Comment 21 Ryosuke Niwa 2011-08-08 09:30:44 PDT
(In reply to comment #20)
> Well, if we're dumping out new results by default like ORWT did, then it seems we could also exit 0.  Should be a very simple change to make.

Tony says we should probably keep the old for chromium port or should modify build.chromium.org/chromium.webkit/ to still make the bots turn red.
Comment 22 Eric Seidel (no email) 2011-08-08 09:42:39 PDT
Make it so. :)
Comment 23 Tony Chang 2011-08-08 09:50:14 PDT
(In reply to comment #21)
> (In reply to comment #20)
> > Well, if we're dumping out new results by default like ORWT did, then it seems we could also exit 0.  Should be a very simple change to make.
> 
> Tony says we should probably keep the old for chromium port or should modify build.chromium.org/chromium.webkit/ to still make the bots turn red.

Specifically, if the chromium bots go red because of a missing result, it's normally because someone checked in a pixel test without any pixel results.  This seems like a valid reason to go red.
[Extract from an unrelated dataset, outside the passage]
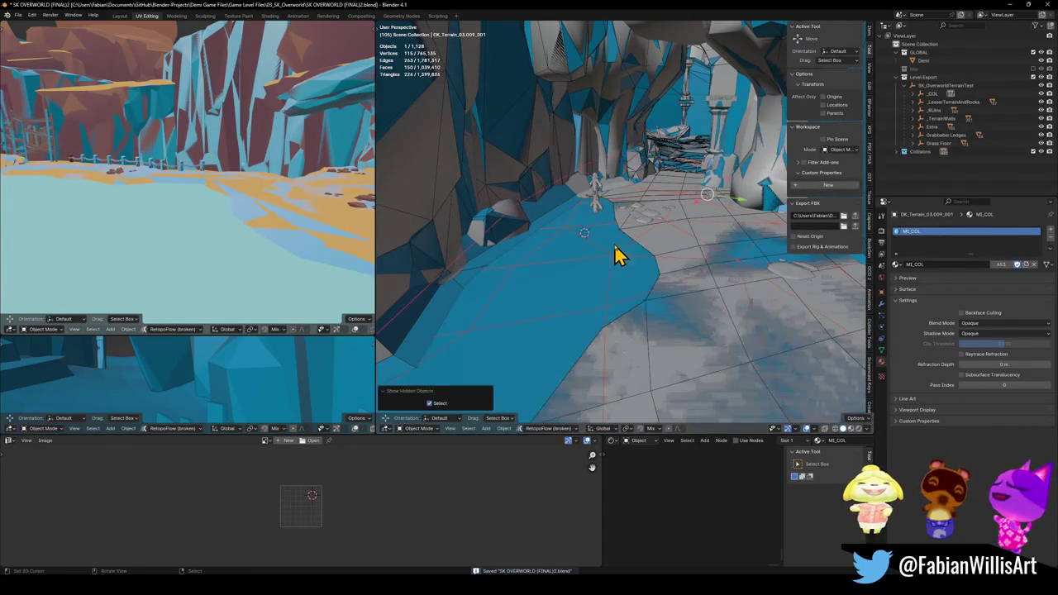
left_click(579, 286)
key("g")
key("Escape")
We could also test for the difference between a pixel test without any pixel results (tree red) vs a pixel test without pixel results for the platform being tested (tree orange), although I'm not sure it's worth the code complexity.
Comment 24 Csaba Osztrogonác 2011-08-25 11:04:03 PDT
It is critical for the Qt port. 

We don't want red bots because of new tests for hours. We don't have 0-24 gardener for checking new tests, so only the orange bot is acceptable.
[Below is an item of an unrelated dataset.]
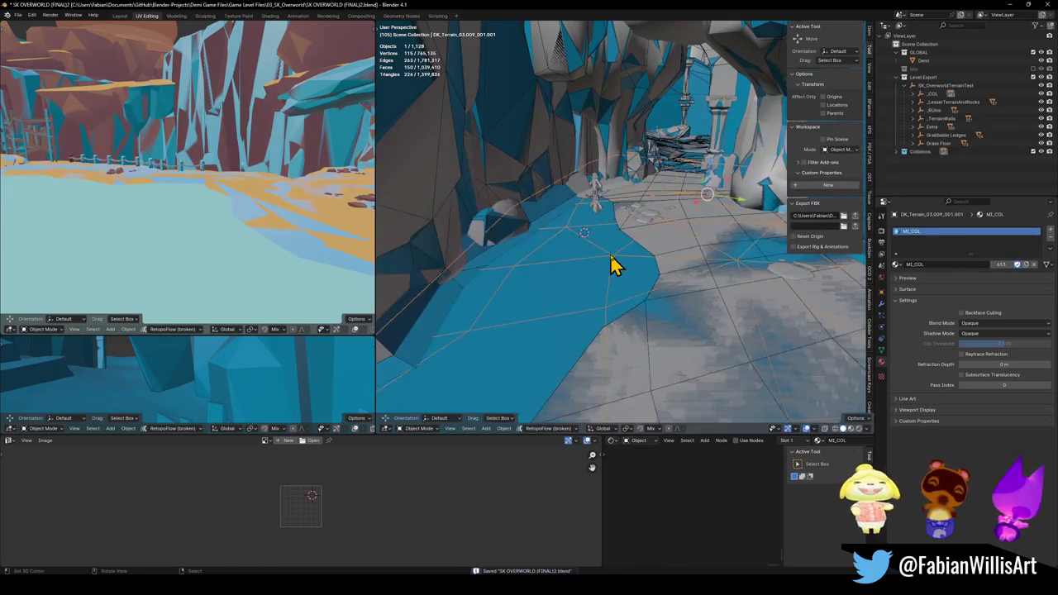
key("Delete")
Kristóf, could you pick up this bug, and fix it ASAP? Please 
try to find a way make Qt and Chromium folks happy too.
Comment 25 Csaba Osztrogonác 2011-08-31 01:00:43 PDT
It should block "new-run-webkit-tests: MASTER BUG: Switch all webkit.org bots over" too. I'm sceptic a little bit why we (Qt) use NRWT, because it is slower than ORWT and it is always red because of new tests ...
Comment 26 Ryosuke Niwa 2011-09-08 16:07:03 PDT
Okay, let's just return the cmd.rc for now.  I think that's a net win for now since we've never seen a case nrwt went wary and didn't spit out any line that doesn't match my regexes.
Comment 27 Ryosuke Niwa 2011-09-08 16:07:18 PDT
(In reply to comment #26)
> Okay, let's just return the cmd.rc for now.  I think that's a net win for now since we've never seen a case nrwt went wary and didn't spit out any line that doesn't match my regexes.
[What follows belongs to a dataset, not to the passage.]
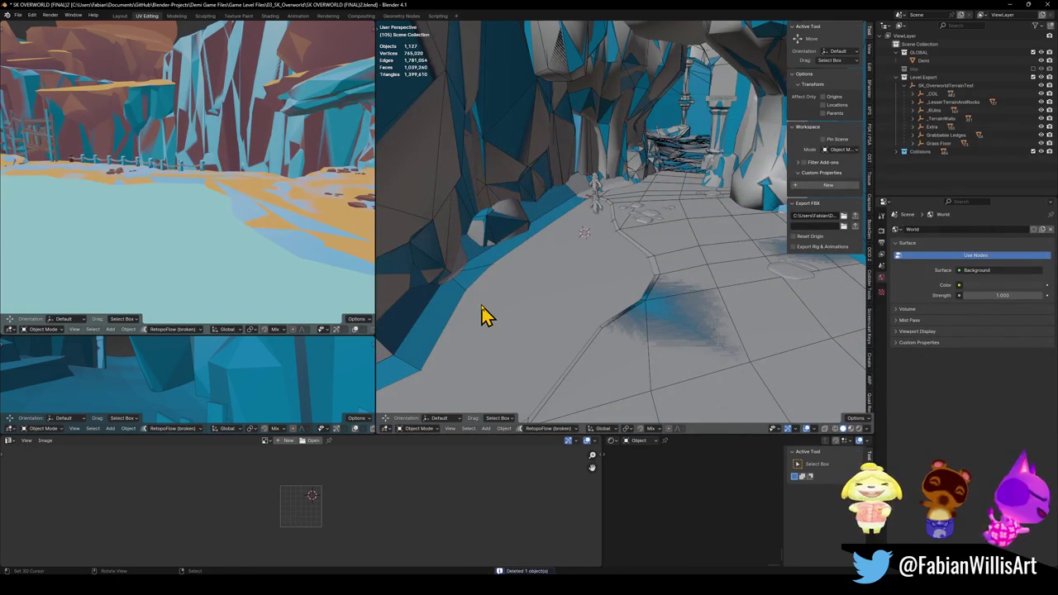
key("ctrl+s")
I mean let's just ignore* cmd.rc.
Comment 28 Ryosuke Niwa 2011-09-08 16:15:22 PDT
Created attachment 106811 [details]
Patch
Comment 29 Tony Chang 2011-09-08 16:24:01 PDT
Are we able to tell if the process crashed?  E.g., someone made a change to NRWT that raises an exception?
Comment 30 Ryosuke Niwa 2011-09-08 16:29:50 PDT
(In reply to comment #29)
> Are we able to tell if the process crashed?  E.g., someone made a change to NRWT that raises an exception?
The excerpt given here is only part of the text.